Brief: For each line of the listing that holds "centra", show the full line.
:: Listed records
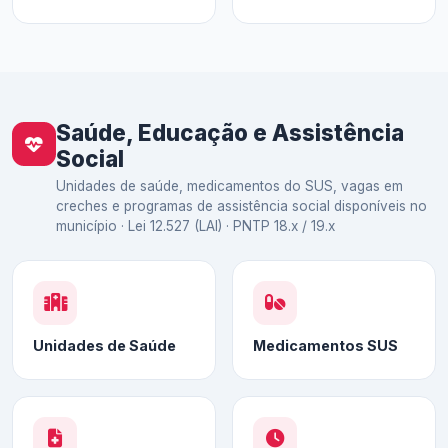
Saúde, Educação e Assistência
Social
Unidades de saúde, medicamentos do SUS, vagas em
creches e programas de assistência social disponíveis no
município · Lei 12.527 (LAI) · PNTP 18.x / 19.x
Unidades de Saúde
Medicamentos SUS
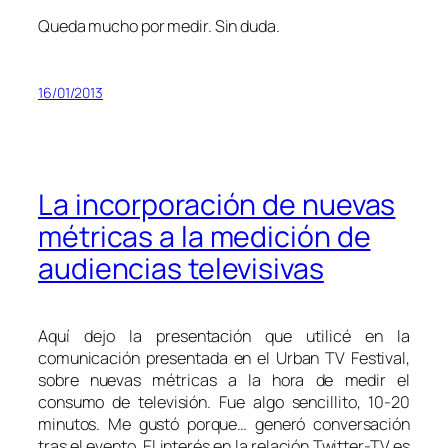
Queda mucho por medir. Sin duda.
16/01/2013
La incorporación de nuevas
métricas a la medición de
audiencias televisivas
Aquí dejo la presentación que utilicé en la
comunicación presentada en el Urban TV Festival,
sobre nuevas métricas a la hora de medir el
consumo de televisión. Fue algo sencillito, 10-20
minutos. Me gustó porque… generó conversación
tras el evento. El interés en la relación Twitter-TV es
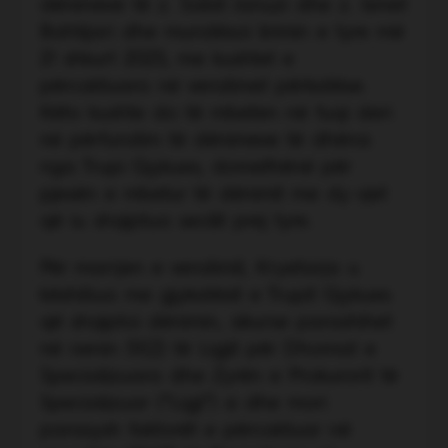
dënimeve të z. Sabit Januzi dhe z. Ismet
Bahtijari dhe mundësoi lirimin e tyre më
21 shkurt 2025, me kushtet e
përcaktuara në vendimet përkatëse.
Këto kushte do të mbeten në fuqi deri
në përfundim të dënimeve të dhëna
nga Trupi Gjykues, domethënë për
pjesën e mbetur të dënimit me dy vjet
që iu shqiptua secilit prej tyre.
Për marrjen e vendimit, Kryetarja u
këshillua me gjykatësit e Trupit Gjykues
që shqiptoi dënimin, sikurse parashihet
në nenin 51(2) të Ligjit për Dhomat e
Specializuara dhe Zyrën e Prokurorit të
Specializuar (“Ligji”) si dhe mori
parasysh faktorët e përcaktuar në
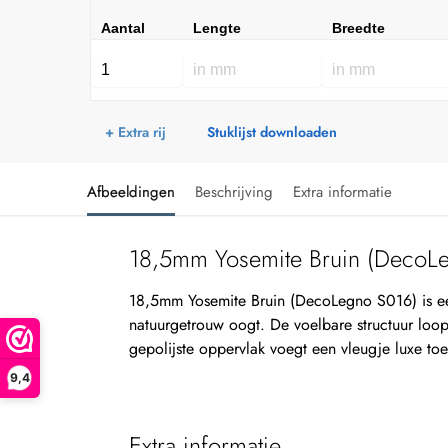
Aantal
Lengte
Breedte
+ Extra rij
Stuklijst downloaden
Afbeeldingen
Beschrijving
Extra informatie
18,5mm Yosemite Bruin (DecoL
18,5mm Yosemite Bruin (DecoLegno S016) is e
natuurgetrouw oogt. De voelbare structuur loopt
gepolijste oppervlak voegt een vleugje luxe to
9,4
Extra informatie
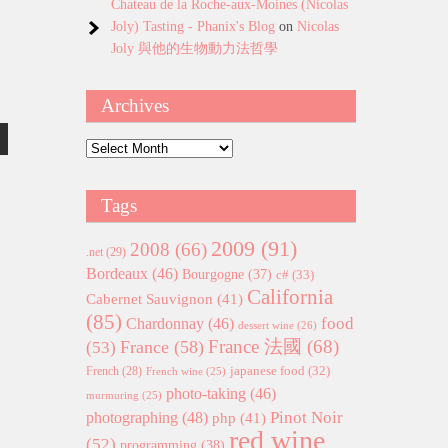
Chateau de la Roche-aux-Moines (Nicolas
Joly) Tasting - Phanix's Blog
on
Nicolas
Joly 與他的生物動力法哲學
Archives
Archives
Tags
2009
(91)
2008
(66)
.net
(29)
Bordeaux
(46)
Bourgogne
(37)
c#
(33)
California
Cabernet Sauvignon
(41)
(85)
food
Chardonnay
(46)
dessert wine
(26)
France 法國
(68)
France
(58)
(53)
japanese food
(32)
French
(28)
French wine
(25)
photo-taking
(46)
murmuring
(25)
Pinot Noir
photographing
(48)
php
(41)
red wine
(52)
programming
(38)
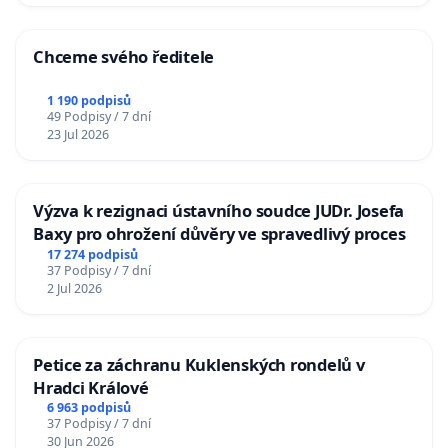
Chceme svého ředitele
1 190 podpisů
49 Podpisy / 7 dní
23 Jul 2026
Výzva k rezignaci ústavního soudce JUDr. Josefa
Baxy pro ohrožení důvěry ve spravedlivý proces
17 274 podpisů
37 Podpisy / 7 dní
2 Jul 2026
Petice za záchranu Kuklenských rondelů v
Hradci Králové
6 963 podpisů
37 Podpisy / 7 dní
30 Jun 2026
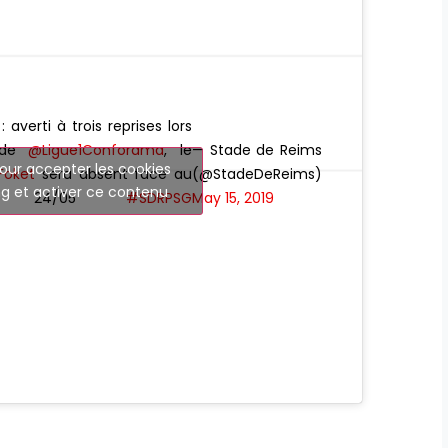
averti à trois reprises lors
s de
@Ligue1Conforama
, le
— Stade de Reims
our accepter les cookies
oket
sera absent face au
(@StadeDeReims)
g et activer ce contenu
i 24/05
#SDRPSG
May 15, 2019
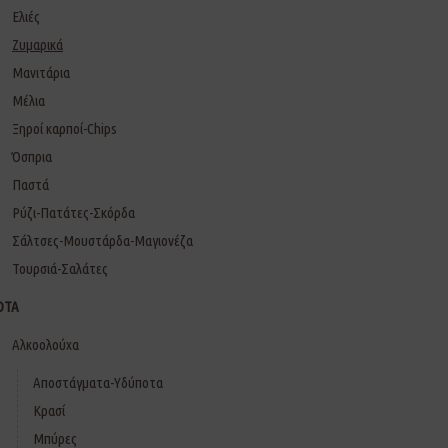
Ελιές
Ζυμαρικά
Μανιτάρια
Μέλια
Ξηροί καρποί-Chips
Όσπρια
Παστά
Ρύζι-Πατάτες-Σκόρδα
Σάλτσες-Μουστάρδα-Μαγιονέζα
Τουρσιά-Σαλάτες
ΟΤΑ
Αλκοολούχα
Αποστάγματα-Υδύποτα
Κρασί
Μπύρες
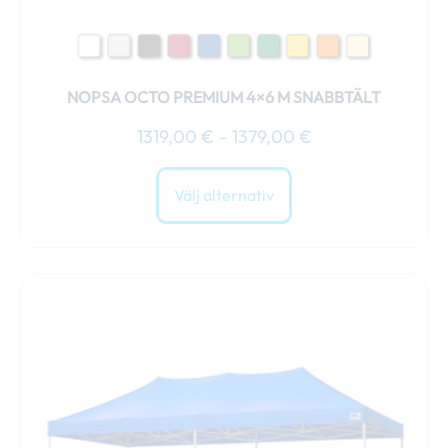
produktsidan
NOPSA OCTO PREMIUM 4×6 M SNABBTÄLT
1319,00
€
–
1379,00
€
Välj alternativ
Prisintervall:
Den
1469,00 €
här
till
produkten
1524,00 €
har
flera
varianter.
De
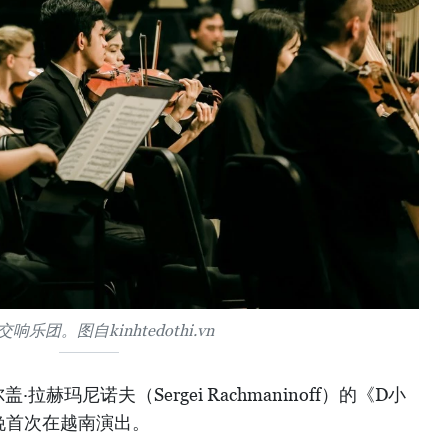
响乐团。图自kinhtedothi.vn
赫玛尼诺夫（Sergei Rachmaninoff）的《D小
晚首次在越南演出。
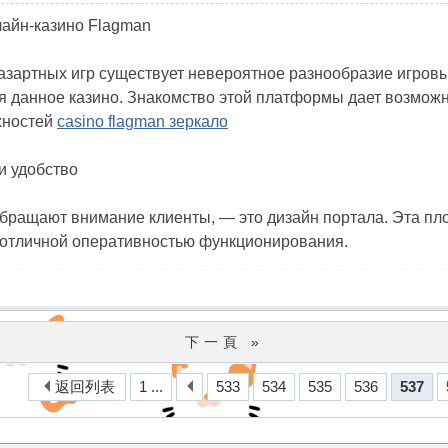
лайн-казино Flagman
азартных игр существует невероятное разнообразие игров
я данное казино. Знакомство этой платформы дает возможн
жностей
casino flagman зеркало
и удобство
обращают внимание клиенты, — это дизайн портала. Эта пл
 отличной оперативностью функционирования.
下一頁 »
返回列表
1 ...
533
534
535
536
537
::::
:: Listed records
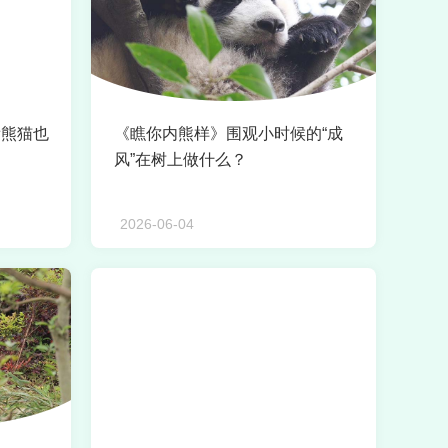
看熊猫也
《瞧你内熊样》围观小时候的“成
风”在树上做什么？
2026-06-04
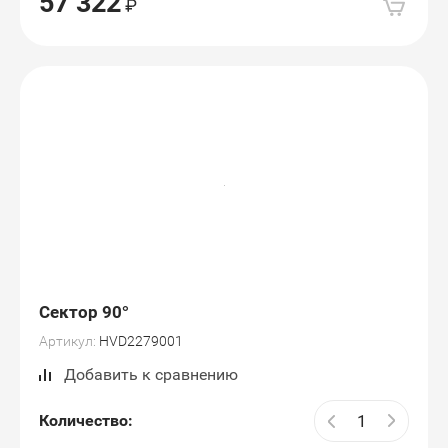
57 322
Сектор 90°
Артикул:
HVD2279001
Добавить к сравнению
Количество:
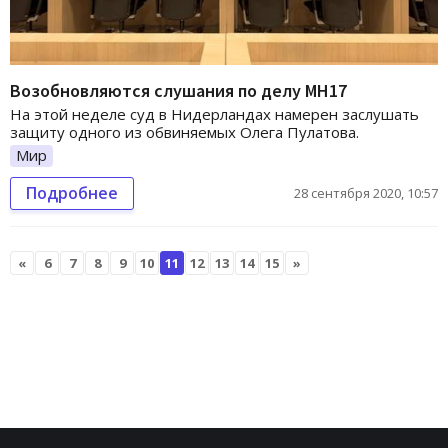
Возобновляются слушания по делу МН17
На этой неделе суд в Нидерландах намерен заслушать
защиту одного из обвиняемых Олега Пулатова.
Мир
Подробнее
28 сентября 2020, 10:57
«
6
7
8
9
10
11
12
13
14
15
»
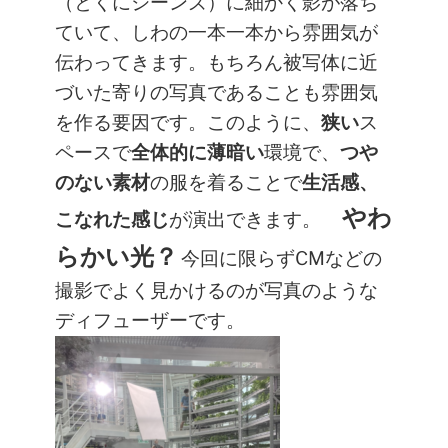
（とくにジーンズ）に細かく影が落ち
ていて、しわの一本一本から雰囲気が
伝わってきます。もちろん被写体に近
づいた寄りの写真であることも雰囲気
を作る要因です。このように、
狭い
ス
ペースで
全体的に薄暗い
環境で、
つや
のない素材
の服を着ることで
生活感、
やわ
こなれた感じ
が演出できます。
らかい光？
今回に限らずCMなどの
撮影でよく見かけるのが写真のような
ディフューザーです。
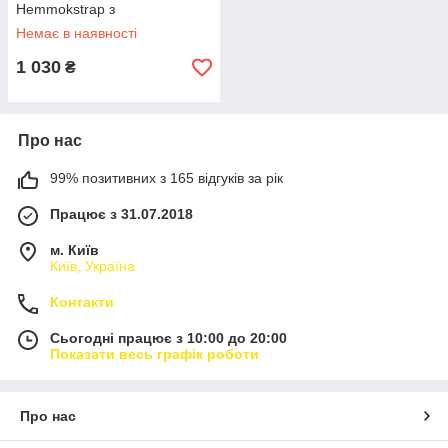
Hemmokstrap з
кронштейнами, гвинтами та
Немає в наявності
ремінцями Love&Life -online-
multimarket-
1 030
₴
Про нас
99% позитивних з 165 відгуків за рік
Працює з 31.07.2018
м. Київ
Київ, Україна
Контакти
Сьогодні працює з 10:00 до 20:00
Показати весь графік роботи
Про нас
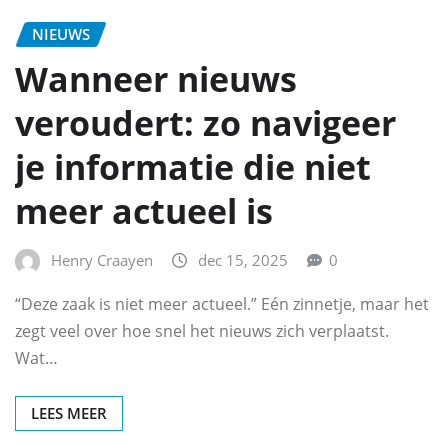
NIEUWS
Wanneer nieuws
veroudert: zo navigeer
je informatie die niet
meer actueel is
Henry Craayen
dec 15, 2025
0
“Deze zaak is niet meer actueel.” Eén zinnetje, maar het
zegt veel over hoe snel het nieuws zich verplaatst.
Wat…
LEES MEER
::::
:: Listed records
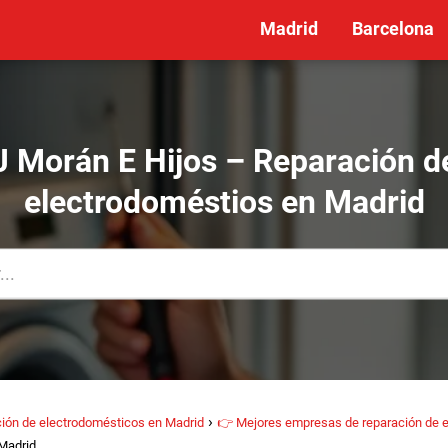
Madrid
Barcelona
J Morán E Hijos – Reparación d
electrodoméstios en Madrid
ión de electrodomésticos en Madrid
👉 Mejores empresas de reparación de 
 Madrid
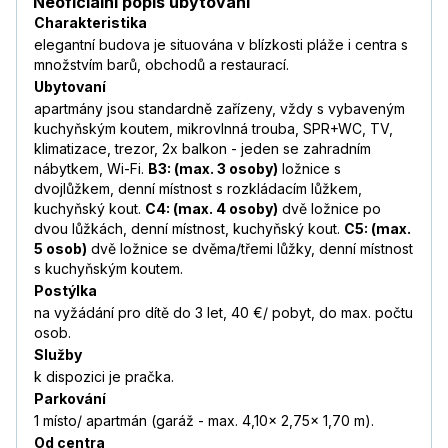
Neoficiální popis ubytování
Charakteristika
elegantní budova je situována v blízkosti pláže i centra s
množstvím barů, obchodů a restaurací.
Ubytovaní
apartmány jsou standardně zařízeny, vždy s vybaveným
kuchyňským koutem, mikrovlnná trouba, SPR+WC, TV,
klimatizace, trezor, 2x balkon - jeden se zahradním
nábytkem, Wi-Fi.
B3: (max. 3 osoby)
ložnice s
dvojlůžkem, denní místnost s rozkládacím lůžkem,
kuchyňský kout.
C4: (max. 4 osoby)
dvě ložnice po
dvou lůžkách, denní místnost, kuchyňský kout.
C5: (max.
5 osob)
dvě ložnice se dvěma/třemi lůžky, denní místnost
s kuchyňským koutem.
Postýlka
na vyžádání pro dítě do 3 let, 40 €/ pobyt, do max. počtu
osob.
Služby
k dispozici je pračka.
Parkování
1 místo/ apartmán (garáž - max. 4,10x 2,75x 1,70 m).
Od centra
::::
Response area:
elegantní budova je situována v blízkosti pláže i centra s
Od centra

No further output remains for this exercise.